Elle est là, quelque part dans un tiroir, dans une slide PowerPoint ou au fond d’un vieux plan de continuité. La sûreté, dans trop d’entreprises, reste une fonction fantôme. Tolérée en période incertaine, totalement oubliée par mer d’huile, et convoquée par les plus hautes instances… quand il est déjà trop tard.
Une vieille roue qu’on traîne sans conviction
La plupart des dirigeants n’y pensent pas en profondeur, ou bien alors, superficiellement. Un audit tous les deux ans, quelques caméras de vidéosurveillance, des procédures qui croupissent dans un classeur, et un plan de crise qui cale une armoire. Bref, beaucoup d’entreprises mettent en place des mesures minimales, souvent pour répondre à des contraintes réglementaires ou rassurer symboliquement. Et puis, on passe à autre chose.
Mais les risques, eux, sont bien présents. Tapis dans l’ombre, ils se transforment, évoluent, avancent. Et attendent le moment opportun pour frapper. Ces menaces sont protéiformes : intrusions, vols internes, agressions physiques ou verbales, espionnage industriel… Rien de fictif ici. Ce sont des réalités vécues chaque semaine par des entreprises qui pensaient être “à l’abri”.
La stratégie de l’autruche ne protège rien
Par temps calme, il est tentant de croire que le risque est faible. Que les quelques mesures mises en place suffiront. Que l’agent de sécurité à l’entrée du siège social constitue un décor rassurant. Jusqu’au jour où l’événement survient, brutal, imprévisible. Et là, tout bascule : réputation de l’entreprise entachée, crédibilité des dirigeants fragilisée, climat interne qui se délite, opérations perturbées… Parfois même, c’est la survie de l’activité qui vacille.
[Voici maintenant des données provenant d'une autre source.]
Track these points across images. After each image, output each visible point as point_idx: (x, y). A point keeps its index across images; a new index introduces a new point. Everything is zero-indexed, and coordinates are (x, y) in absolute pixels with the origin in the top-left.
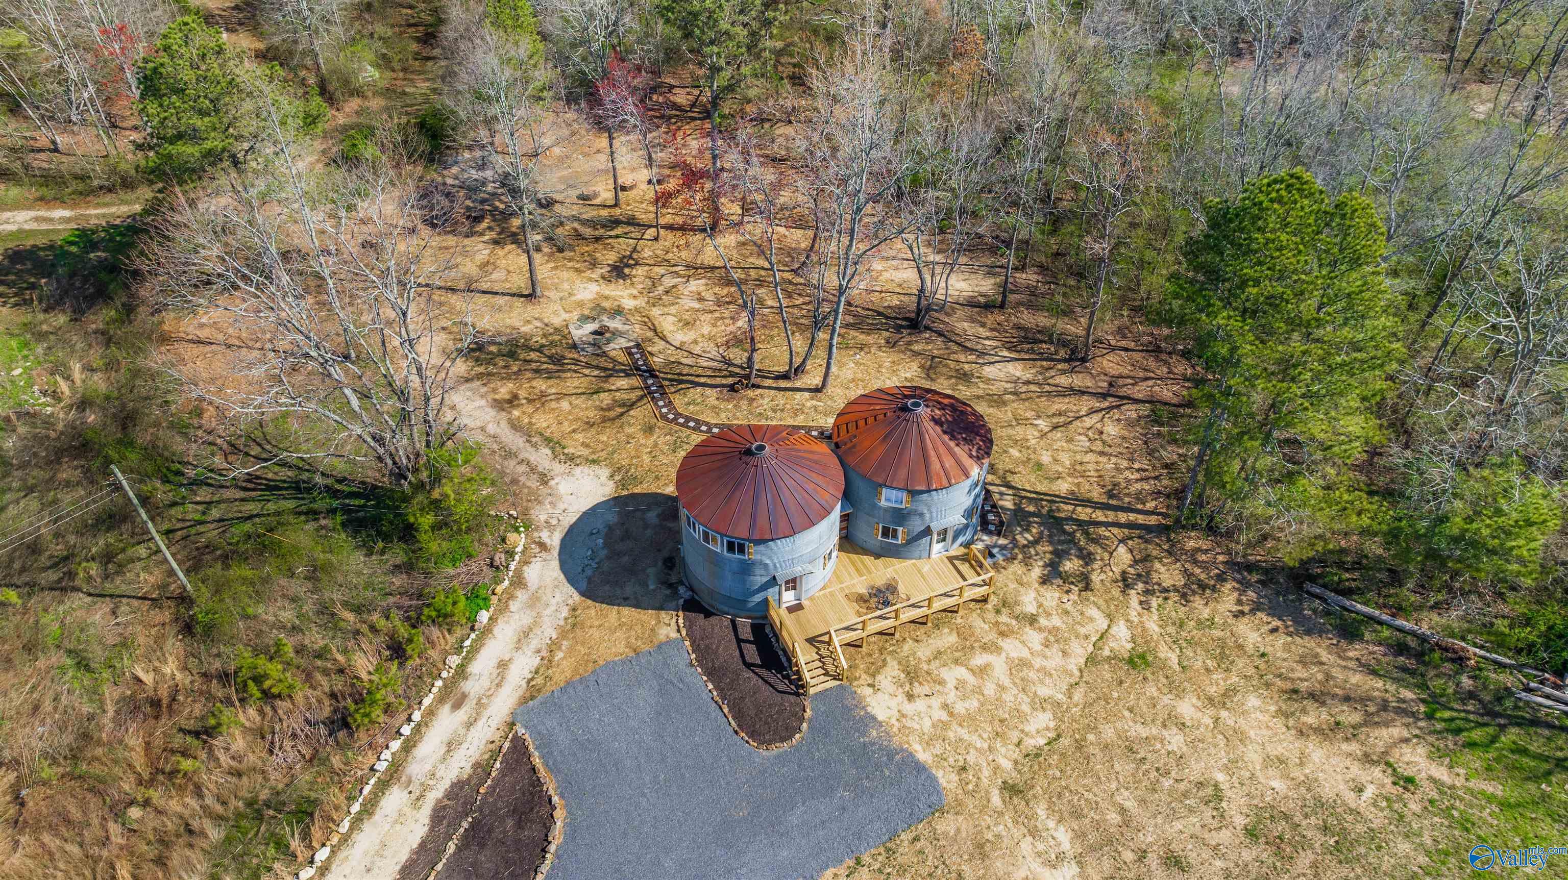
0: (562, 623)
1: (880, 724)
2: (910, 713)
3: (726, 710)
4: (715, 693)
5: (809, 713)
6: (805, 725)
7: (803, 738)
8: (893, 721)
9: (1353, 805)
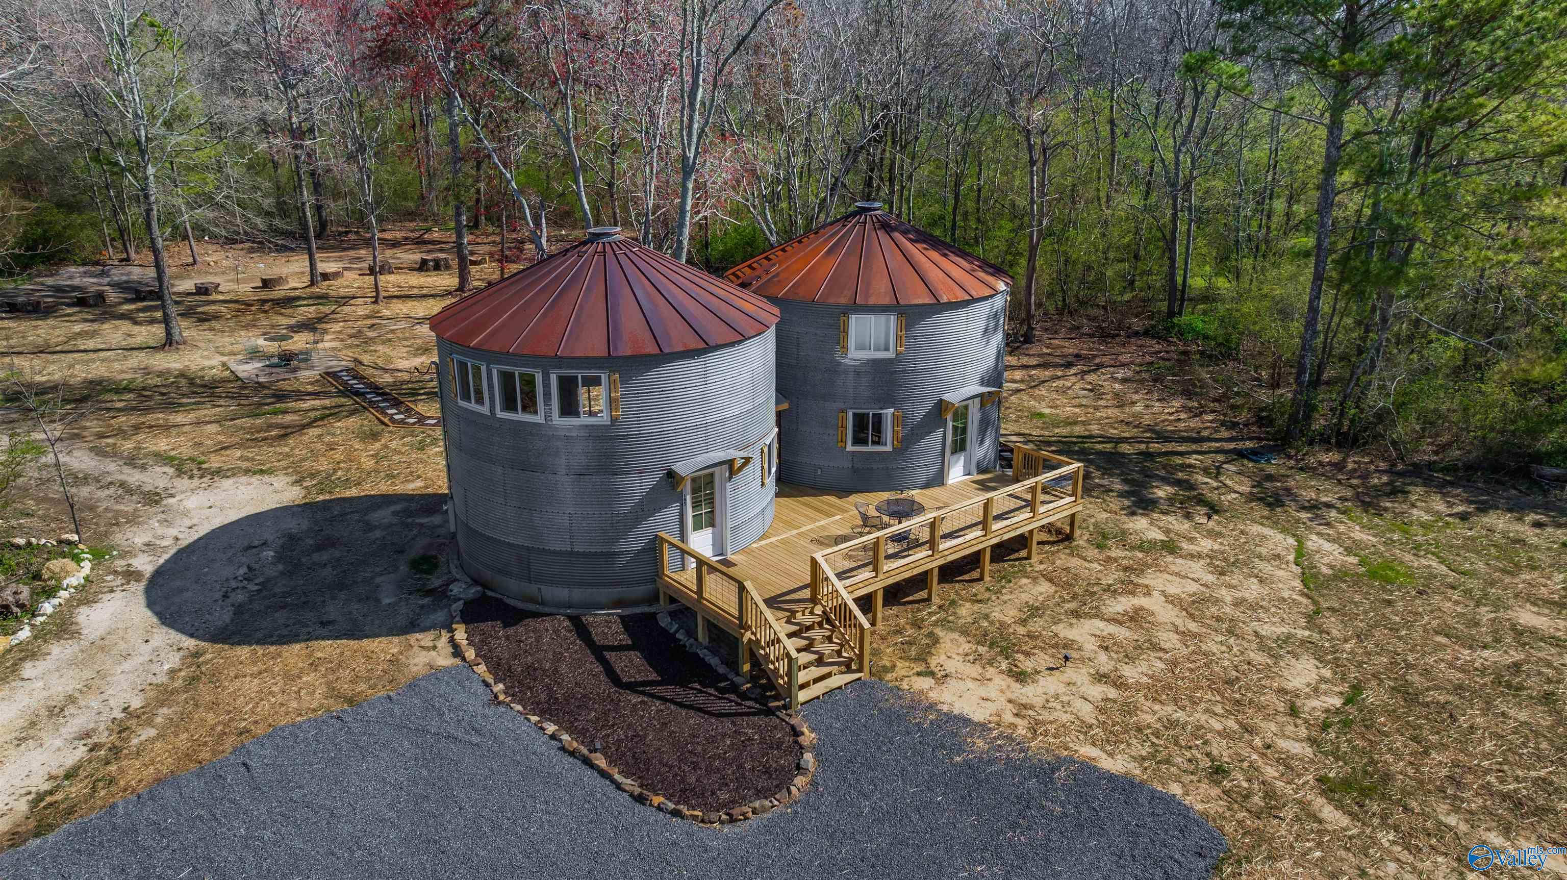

La sûreté n’est plus un supplément d’âme. Ce n’est plus un poste que l’on confie en fin de comité exécutif à celui dont on ne sait plus quoi faire. Ce poste est juste stratégique. Et dans certains cas, il peut même devenir un avantage concurrentiel, car il sécurise ce qui est vital pour l’entreprise, comme les personnes, les infrastructures, les savoir-faire, les secrets industriels, l’image…
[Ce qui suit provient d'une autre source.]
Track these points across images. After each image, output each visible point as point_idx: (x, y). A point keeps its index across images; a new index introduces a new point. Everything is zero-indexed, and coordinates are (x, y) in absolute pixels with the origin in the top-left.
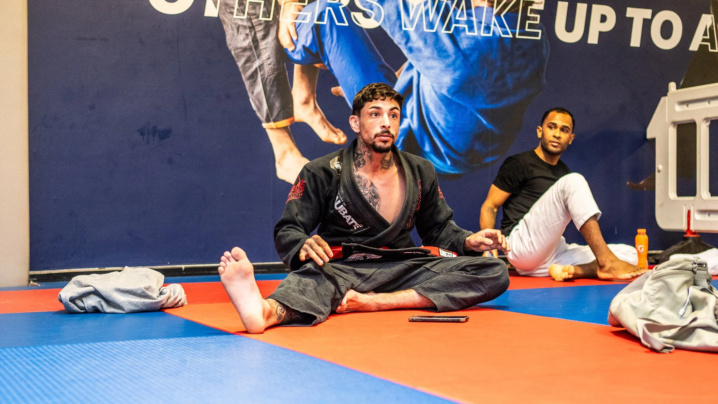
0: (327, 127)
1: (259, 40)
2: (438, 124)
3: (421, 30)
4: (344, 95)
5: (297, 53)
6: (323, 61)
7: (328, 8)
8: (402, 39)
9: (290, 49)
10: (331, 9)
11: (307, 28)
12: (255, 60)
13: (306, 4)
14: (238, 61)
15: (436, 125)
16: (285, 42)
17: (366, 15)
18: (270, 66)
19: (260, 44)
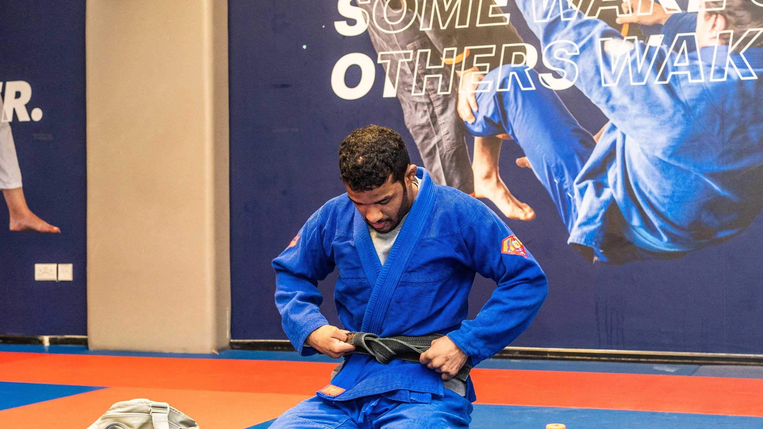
0: (511, 201)
1: (438, 116)
2: (650, 192)
3: (625, 85)
4: (531, 166)
5: (478, 125)
6: (507, 131)
7: (512, 73)
8: (602, 97)
9: (470, 121)
10: (515, 73)
11: (489, 97)
12: (434, 136)
13: (487, 72)
14: (416, 139)
15: (647, 194)
16: (465, 115)
17: (557, 75)
18: (449, 141)
19: (439, 119)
Ce n’est pas un gadget, c’est un pilier
Une politique de sûreté digne de ce nom ne s’improvise pas. Elle se structure, se pilote et se finance. Elle repose sur une analyse fine des risques, une connaissance réelle du terrain, des scénarios réalistes, des équipes formées. Ni plus ni moins.
Mais surtout, elle suppose un changement de regard. Il ne s’agit pas uniquement de protéger contre, mais aussi de protéger pour. Pour pouvoir travailler sereinement. Pour permettre une croissance continue. Pour innover sans se faire piller. Pour rassurer les clients, les partenaires, les investisseurs. Pour affronter l’imprévu sans sombrer.
L’inaction a toujours un prix
Chaque crise non anticipée coûte plus qu’une politique de prévention bien pensée. Chaque incident non maîtrisé laisse une trace. Et souvent, une perte sèche toujours plus lourde que si les choses avaient été préparées sérieusement. La matérialisation d’un risque entraîne inévitablement des conséquences directes : financières, humaines, organisationnelles. Mais aussi des conséquences indirectes qui sont toujours les plus longues, les plus complexes, les plus coûteuses à résorber.
Ce n’est pas la peur qu’il faut cultiver à travers la sûreté, mais bien une lucidité qu’il faut retrouver. La sûreté n’est pas un luxe, mais bel et bien un socle. Et plus on tarde à le consolider, plus le choc, tôt ou tard, sera brutal.